I’ve basically locked in the returns for for bonds for our calculation year – the 12 month period ending November 30. I use those 12-month returns to calculate our Safe Spending Amount (See Chapters 2 and 9, Nest Egg Care) for the upcoming year. At current money market returns – basically 0% – I won’t need to adjust these for our 12-month return.

 

 

I didn’t apply the same thinking in March to stocks, my corn crop. Stocks rolled off the cliff in late February and bonds kept improving to their all-time high in early March – now surpassed. But I applied that same thinking on Wednesday. I sold enough of FSKAX to roughly equal what I would normally sell in December for our spending in 2021. My return for FSKAX since December 1 is about +3.5%. Again, that would be the total through November 30.

 

 

I chose not to sell any VXUS. That looks a little silly as I now see it’s only off -2.3%. I can calculate our total portfolio return for our year ending November 30 had I sold VXUS and locked in its -2.3% return. The +2% total return will likely justify a real increase in our SSA for 2021 ­– an increase greater than an inflation adjustment. (This depends on the final number for inflation; the annual rate of inflation is roughly .5% now.)

 

 

I’ll keep scratching my head about why I wouldn’t want to sell VXUS now. I think my inaction now is a common financial-behavioral flaw: I don’t want to sell when I’d sell at a price that my brain says is a loss relative to some arbitrary point in the past.

 

== I may never pre-sell again ==

 

Every year a farmer makes the decision of whether or not to pre-sell some of his fall crop to avoid uncertainty in the December spot price. My plan has been to always sell at the spot price in the first days of each December. I do get a little antsy every November. But I figure that over many years I’ll even out short-term swings in prices from, say, early November to when I sell in December. That’s what I’ve done for the first five years of our plan. This is a very unusual time for sure, and this is the first time I’ve even thought about pre-selling. I think – I hope – that this will be a rare event.

 

 

Conclusion: We nest eggers have a solid financial retirement plan. We are far less concerned about the vagaries of the stock market.
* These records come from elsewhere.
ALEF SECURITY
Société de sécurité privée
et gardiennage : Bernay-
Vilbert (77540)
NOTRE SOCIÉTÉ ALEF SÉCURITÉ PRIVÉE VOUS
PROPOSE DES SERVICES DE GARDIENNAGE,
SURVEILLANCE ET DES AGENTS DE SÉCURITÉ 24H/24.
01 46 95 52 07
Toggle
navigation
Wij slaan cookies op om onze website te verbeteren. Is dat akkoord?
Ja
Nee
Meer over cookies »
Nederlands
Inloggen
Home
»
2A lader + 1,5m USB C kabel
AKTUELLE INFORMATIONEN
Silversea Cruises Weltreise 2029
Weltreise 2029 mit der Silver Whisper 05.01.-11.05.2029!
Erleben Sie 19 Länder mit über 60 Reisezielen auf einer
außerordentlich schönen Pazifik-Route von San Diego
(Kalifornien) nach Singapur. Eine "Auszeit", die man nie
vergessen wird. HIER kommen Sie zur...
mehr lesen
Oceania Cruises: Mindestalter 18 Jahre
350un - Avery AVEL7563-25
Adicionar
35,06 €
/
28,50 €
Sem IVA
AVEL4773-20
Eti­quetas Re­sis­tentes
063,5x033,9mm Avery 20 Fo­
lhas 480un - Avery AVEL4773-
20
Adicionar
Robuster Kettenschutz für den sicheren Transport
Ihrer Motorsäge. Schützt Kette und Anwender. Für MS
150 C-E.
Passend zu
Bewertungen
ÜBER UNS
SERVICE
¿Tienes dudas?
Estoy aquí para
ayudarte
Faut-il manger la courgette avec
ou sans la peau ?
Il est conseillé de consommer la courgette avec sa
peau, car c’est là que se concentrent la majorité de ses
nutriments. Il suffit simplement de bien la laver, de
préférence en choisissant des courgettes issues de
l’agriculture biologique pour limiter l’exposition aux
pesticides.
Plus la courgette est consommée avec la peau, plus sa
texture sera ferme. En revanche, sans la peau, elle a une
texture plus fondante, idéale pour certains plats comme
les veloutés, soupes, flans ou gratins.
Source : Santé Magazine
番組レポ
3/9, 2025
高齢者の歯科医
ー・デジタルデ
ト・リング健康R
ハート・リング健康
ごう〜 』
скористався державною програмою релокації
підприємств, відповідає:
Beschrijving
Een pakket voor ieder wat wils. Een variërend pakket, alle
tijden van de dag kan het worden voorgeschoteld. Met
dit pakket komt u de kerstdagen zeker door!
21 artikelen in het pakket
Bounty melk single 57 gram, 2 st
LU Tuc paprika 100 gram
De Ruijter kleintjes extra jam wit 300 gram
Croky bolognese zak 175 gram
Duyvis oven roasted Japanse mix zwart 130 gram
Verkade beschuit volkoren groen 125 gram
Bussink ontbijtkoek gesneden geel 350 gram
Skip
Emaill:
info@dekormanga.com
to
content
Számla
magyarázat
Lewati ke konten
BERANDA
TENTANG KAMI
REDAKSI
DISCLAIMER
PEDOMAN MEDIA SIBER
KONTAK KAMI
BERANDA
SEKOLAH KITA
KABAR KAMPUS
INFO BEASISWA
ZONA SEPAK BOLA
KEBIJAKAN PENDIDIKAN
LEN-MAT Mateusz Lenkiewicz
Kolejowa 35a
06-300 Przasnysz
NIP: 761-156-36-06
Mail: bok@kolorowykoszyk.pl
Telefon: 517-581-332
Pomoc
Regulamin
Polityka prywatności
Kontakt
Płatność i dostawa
Those retirees with no plan see the roller coaster and tend to panic: an article stated that 33% of all retirees sold ALL their stocks this year. (Some other articles suggest this was overstated.) If you’re a nest egger, you have a plan and you didn’t come close to doing that. I judged this week, however, that it was prudent to sell stocks that I would normally be selling the first week of December. I decided I would be happy to receive today’s price then, so it made sense just to lock that price in.